Improvements in the means and methods of studying transgenic crops are a science in their own right. Testing and analysing different model species for their ability to be reliably and efficiently transformed using a simple method, easily selected for and fast growing cycles has led to the adoption of such species as Arabidopsis thaliana as the plant of choice for this research.

A recent piece in Plant Cell, Tissue and Organ Culture (the article is behind a paywall, but here is a preprint) reports on an alteration to a standard regeneration medium used by the authors when regenerating transformed tomato lines. Noting that tomato plants had become commonly used in theirs and other labs for studies including biotic and abiotic stress resilience and with the successful transformation of the tomato genome by CRISPR/Cas9 likely to increase its importance, the authors performed a literature review looking for growth regulators that may reduce the time for regeneration of transgenic lines when combined with the zeatin growth regulator contained in their medium.

What they found was a number of articles that cited the use of indole-3-acetic acid (IAA) with positive regeneration effects but with no mention of its effect on regeneration time.

Therefore, the researchers tested the time for regeneration of tomato explants transformed with Agrobacterium tumefacians when grown on their standard medium compared to media containing IAA.

The experiment

The researchers took seeds of Solanum lycopersicum cultivar M82 and germinated them on a Murashige and Skoog based medium. Parts of the plants were cultivated a day prior to being transformed with A. tumefaciens that had a kanamycin-resistance plasmid inserted into it.

After transforming the explants they were plated on their standard selective media. After a week they transferred onto either the standard media as a control or on the same media containing either 0.01, 0.05, 0.1 or 0.5mg/L of IAA. After two weeks they were again transferred onto fresh media with the same concentrations of IAA.

The shoots were allowed to grow from the explants until they were 3mm tall and then they were transferred to a rooting media with either no added IAA or with 1mg/L IAA.

By the end of the experiment they had a total of 750 explants per IAA concentration.
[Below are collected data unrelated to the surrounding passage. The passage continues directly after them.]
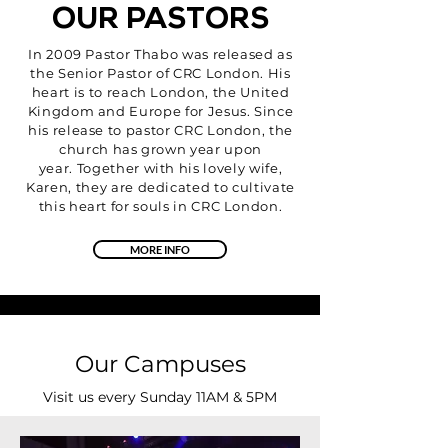
OUR PASTORS
In 2009 Pastor Thabo was released as
the Senior Pastor of CRC London. His
heart is to reach London, the United
Kingdom and Europe for Jesus. Since
his release to pastor CRC London, the
church has grown year upon
year. Together with his lovely wife,
Karen, they are dedicated to cultivate
this heart for souls in CRC London.
MORE INFO
Our Campuses
Visit us every Sunday 11AM & 5PM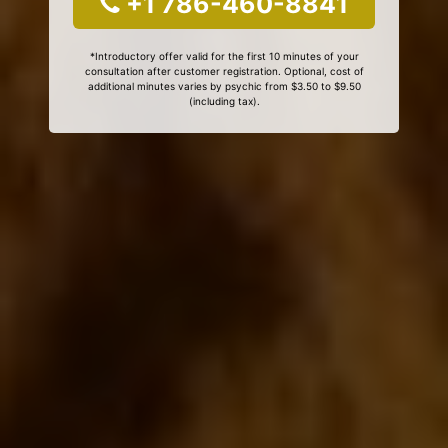
+1 786-460-8841
*Introductory offer valid for the first 10 minutes of your
consultation after customer registration. Optional, cost of
additional minutes varies by psychic from $3.50 to $9.50
(including tax).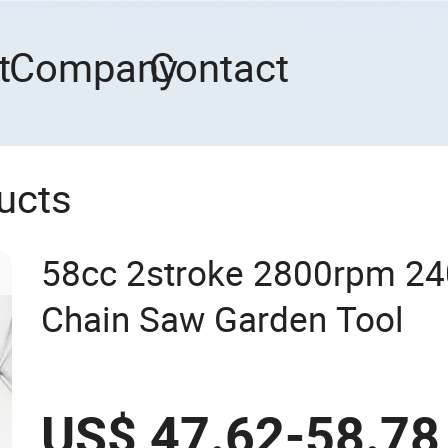
t
Company
Contact
ucts
58cc 2stroke 2800rpm 2
Chain Saw Garden Tool
US$ 47.62-58.78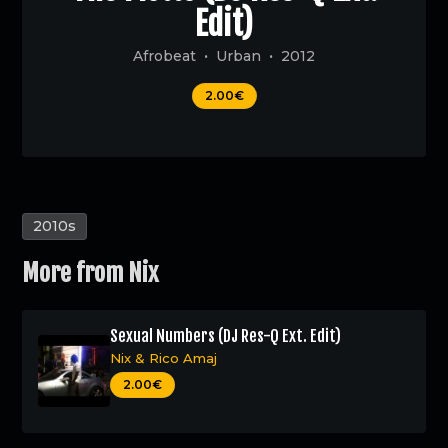
Edit)
Afrobeat
Urban
2012
2.00€
2010s
More from
Nix
Sexual Numbers (DJ Res-Q Ext. Edit)
Nix
&
Rico Amaj
2.00€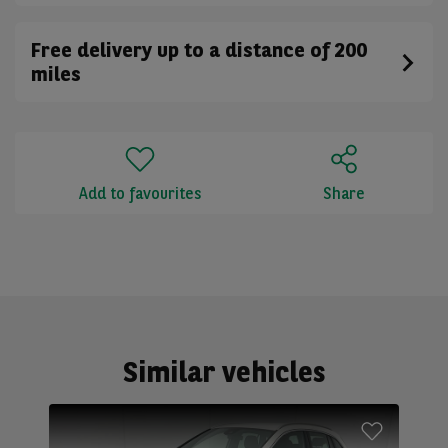
Free delivery up to a distance of 200
miles
Add to favourites
Share
Similar vehicles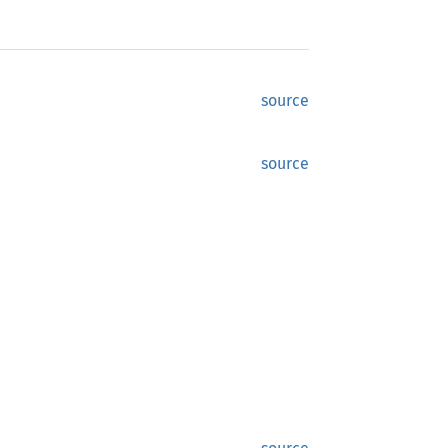
source
source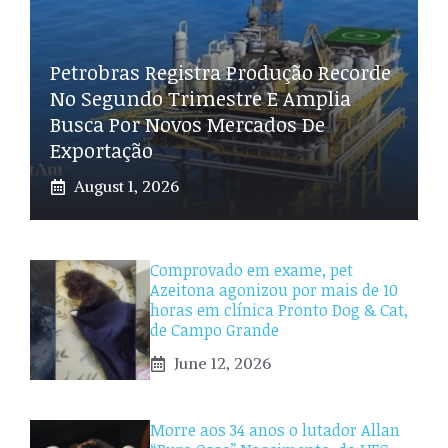
Petrobras Registra Produção Recorde
No Segundo Trimestre E Amplia
Busca Por Novos Mercados De
Exportação
August 1, 2026
Comprovado em exame, pet
Azeitona agonizou por mais de 10
horas em clínica Pronto Dog & Cat,
de Campo Grande
June 12, 2026
Morre aos 34 anos o lutador Allan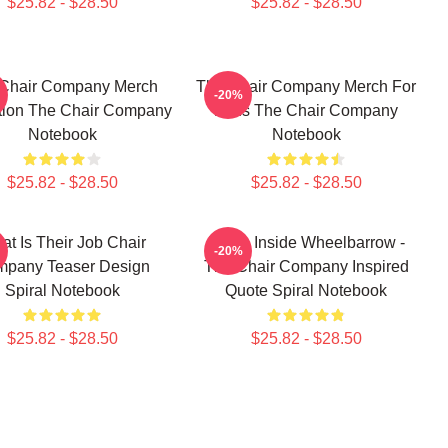
$25.82 - $28.50
$25.82 - $28.50
Chair Company Merch
The Chair Company Merch For
-20%
tion The Chair Company
Fans The Chair Company
Notebook
Notebook
$25.82 - $28.50
$25.82 - $28.50
at Is Their Job Chair
It's An Inside Wheelbarrow -
-20%
pany Teaser Design
The Chair Company Inspired
Spiral Notebook
Quote Spiral Notebook
$25.82 - $28.50
$25.82 - $28.50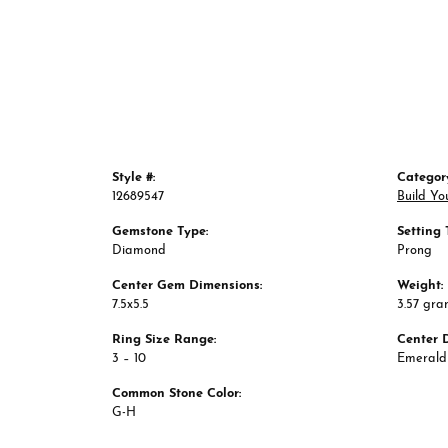
Style #:
Categor
12689547
Build Yo
Gemstone Type:
Setting 
Diamond
Prong
Center Gem Dimensions:
Weight:
7.5x5.5
3.57 gra
Ring Size Range:
Center 
3 – 10
Emerald
Common Stone Color:
G-H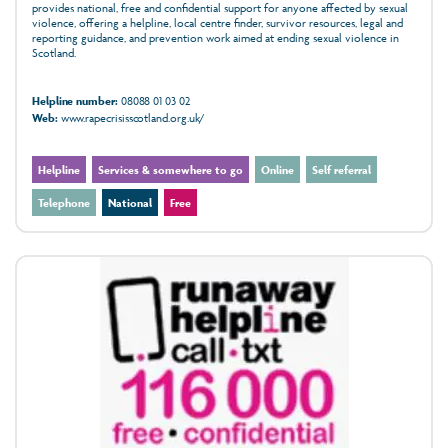
provides national, free and confidential support for anyone affected by sexual
violence, offering a helpline, local centre finder, survivor resources, legal and
reporting guidance, and prevention work aimed at ending sexual violence in
Scotland.
Helpline number:
08088 01 03 02
Web:
www.rapecrisisscotland.org.uk/
Helpline
Services & somewhere to go
Online
Self referral
Telephone
National
Free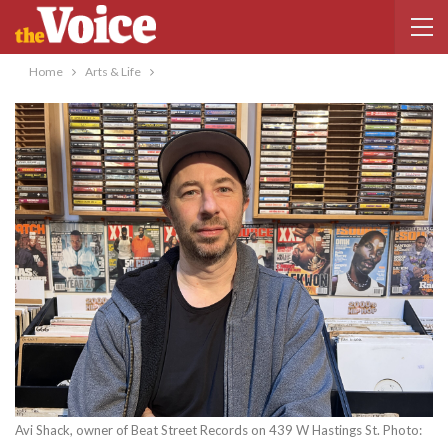
Home
Arts & Life
Avi Shack, owner of Beat Street Records on 439 W Hastings St. Photo: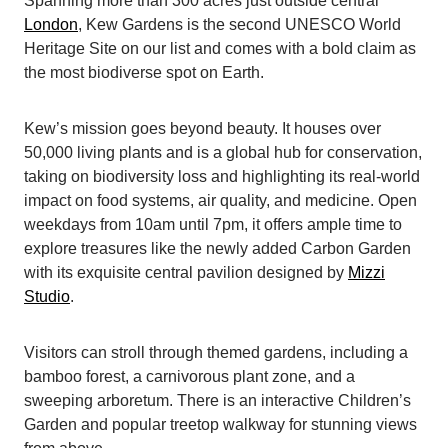
Spanning more than 300 acres just outside central
London
, Kew Gardens is the second UNESCO World
Heritage Site on our list and comes with a bold claim as
the most biodiverse spot on Earth.
Kew’s mission goes beyond beauty. It houses over
50,000 living plants and is a global hub for conservation,
taking on biodiversity loss and highlighting its real-world
impact on food systems, air quality, and medicine. Open
weekdays from 10am until 7pm, it offers ample time to
explore treasures like the newly added Carbon Garden
with its exquisite central pavilion designed by
Mizzi
Studio
.
Visitors can stroll through themed gardens, including a
bamboo forest, a carnivorous plant zone, and a
sweeping arboretum. There is an interactive Children’s
Garden and popular treetop walkway for stunning views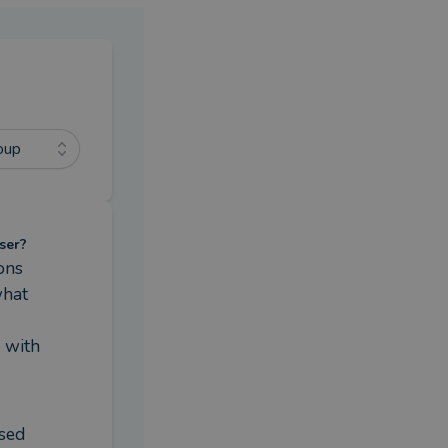
oup
ser?
ns 
hat 
with 
sed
The presence of the transferred DNA from the A. tumefaciens in the regenerated plants was confirmed by a β-glucuronidase histochemical assay and by PCR amplification of the selectable marker.

The results

The DNA form the A. tumefaciens was found stably inserted in the transgenic lines while control lines were missing the transgenic DNA.

Of all the tested media, those containing the IAA had a lowered transformation efficiency compared to the roughly 90% efficiency of the standard media described in the body of the article. Instead, the IAA media returned an efficiency of 48% and 54%.
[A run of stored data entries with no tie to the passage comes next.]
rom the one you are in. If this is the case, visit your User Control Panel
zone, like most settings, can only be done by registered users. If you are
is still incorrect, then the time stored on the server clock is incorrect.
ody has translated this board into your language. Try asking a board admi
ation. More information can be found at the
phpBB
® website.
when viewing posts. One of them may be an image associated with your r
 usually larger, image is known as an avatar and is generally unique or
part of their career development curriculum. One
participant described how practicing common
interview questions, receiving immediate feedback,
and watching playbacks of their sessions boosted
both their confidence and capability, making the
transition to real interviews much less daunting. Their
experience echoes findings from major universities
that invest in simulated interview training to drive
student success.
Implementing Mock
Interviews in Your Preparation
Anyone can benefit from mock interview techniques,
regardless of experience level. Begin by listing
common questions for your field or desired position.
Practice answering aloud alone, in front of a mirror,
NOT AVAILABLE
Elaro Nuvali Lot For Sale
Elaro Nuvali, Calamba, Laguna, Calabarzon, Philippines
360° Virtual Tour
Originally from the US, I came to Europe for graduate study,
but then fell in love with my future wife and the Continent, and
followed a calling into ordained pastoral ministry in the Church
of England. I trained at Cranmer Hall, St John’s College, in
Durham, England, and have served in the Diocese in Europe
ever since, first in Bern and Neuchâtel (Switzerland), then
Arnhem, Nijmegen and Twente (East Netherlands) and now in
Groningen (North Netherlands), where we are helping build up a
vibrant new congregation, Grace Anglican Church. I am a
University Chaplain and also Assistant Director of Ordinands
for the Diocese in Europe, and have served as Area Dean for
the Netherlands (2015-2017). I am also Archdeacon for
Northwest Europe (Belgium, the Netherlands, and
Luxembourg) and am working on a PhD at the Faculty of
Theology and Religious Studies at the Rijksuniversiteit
Table 1 from article – Results for recovery of stable transgenic lines of Solanum lycopersicum cv M82 from Agrobacterium tumefaciens-infected cotyledon explants cultured on selective plant regeneration medium supplemented with different indole-3-acetic acid (IAA) concentrations

IAA (mg/l)

Total number explants

Total number rooted plants

Average transformation efficiency (±) SE*

Total time for recovery of transgenic lines (weeks)




88 ± 2.2





52 ± 1.0





50 ± 1.5





54 ± 1.2





48 ± 2.0


Transformation efficiency values shown are the average from 5 experiments ± the standard error (SE) calculated from 3 biological replicates *Average transformation efficiency was calculated as percent of stable transgenic lines recovered from the total number of cotyledon explants infected with Agrobacterium tumefaciens

As can be seen from the table above, the time for recovery of the transgenic lines were reduced by 6 weeks when grown on media containing 0.05 or 0.1 mg/L of IAA.
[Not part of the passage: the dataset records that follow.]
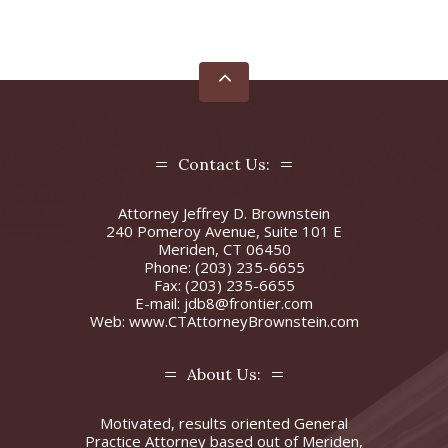
Contact Us:
Attorney Jeffrey D. Brownstein
240 Pomeroy Avenue, Suite 101 E
Meriden
,
CT
06450
Phone:
(203) 235-6655
Fax:
(203) 235-6655
E-mail:
jdb8@frontier.com
Web:
www.CTAttorneyBrownstein.com
About Us:
Motivated, results oriented General
Practice Attorney based out of Meriden,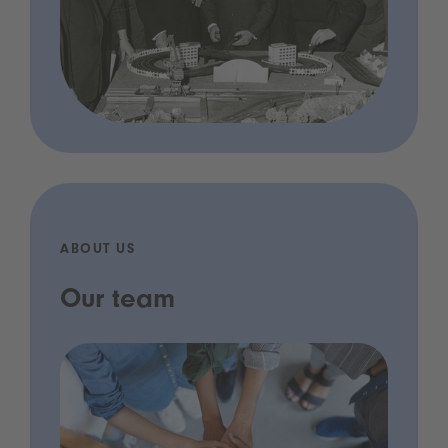
ABOUT US
Our team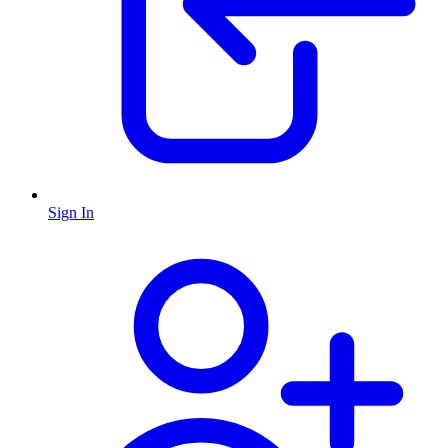
Sign In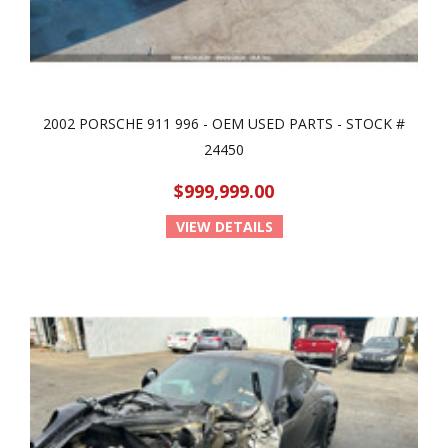
2002 PORSCHE 911 996 - OEM USED PARTS - STOCK #
24450
$999,999.00
VIEW DETAILS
Given the results, the researchers now implement a new protocol for transforming and regenerating transgenic lines of tomato plants as per the figure below.


Figure 2 from article showing the revised method for trangenic tomato regeneration using media containing IAA.


Six weeks saved might not seem like much of a win, but when multiple lines of stably transformed lines of plants are generated in a shorter period of time the following research can be conducted earlier and the knock-on effects of reproducing results, publishing papers or adjusting experiment conditions can be undertaken earlier.

Lots of little wins can lead to big results and hopefully this adjustment helps a number of researchers achieve results in shorter time-frames.